:: Directions ::
1. In the bug report on the N+1 query pattern, copy out everything from "UAT: Performance - N+1" down to "depth or breadth.", swapping "SQL query" for "SQL statement".
2. According to the bug report on the N+1 query pattern, which source file contains DecisionRepository.get_tree()?
3. List every label in the bug report on the N+1 query pattern that ends with a colon and introduces a section of the report.

:: Excerpted text ::

◆ ◆ ◆ ◆ ◆ ◆ ◆

UAT: Performance - N+1 query pattern in DecisionRepository.get_tree() causes O(N) database round-trips for decision trees #4063

Open
opened 2026-04-06 09:50:05 +00:00 by freemo · 0 comments
Owner

Bug Report

What was tested: Database query efficiency of DecisionRepository.get_tree() in src/cleveragents/infrastructure/database/repositories.py (lines 5238–5287)

Expected behavior:
Fetching a decision tree should use a single SQL query (or at most a small constant number of queries) to retrieve all nodes, regardless of tree depth or breadth.

Actual behavior:
get_tree() implements a BFS traversal that issues one database query per node in the decision tree. For a tree with N nodes, this results in N+1 database round-trips (1 for the root + 1 per parent node to fetch its children).

Code location: src/cleveragents/infrastructure/database/repositories.py, lines 5238–5287:

def get_tree(self, root_decision_id: str) -> list[Decision]:
    session = self._session()

◆ ◆ ◆ ◆ ◆ ◆ ◆

:: Given data ::
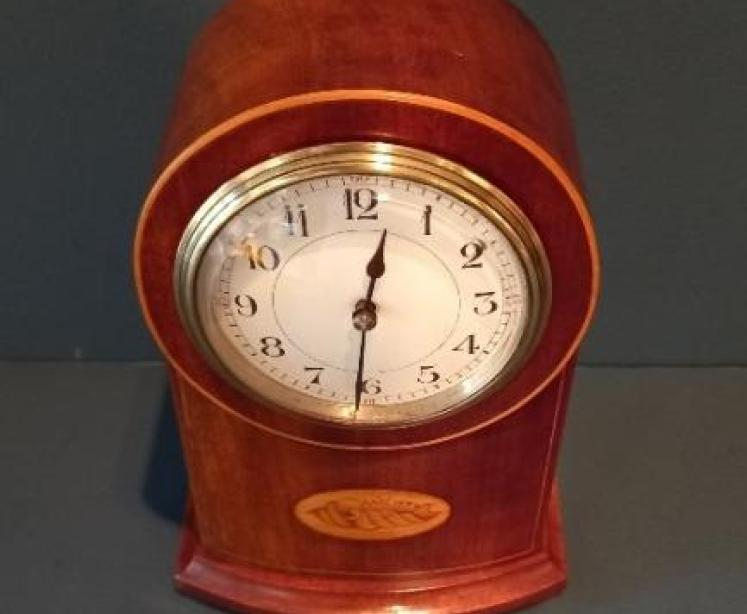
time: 12:31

◆ ◆ ◆ ◆ ◆ ◆ ◆

:: Responses ::
1.
UAT: Performance - N+1 query pattern in DecisionRepository.get_tree() causes O(N) database round-trips for decision trees #4063

Open
opened 2026-04-06 09:50:05 +00:00 by freemo · 0 comments
Owner

Bug Report

What was tested: Database query efficiency of DecisionRepository.get_tree() in src/cleveragents/infrastructure/database/repositories.py (lines 5238–5287)

Expected behavior:
Fetching a decision tree should use a single SQL statement (or at most a small constant number of queries) to retrieve all nodes, regardless of tree depth or breadth.

2. src/cleveragents/infrastructure/database/repositories.py

3.
What was tested
Expected behavior
Actual behavior
Code location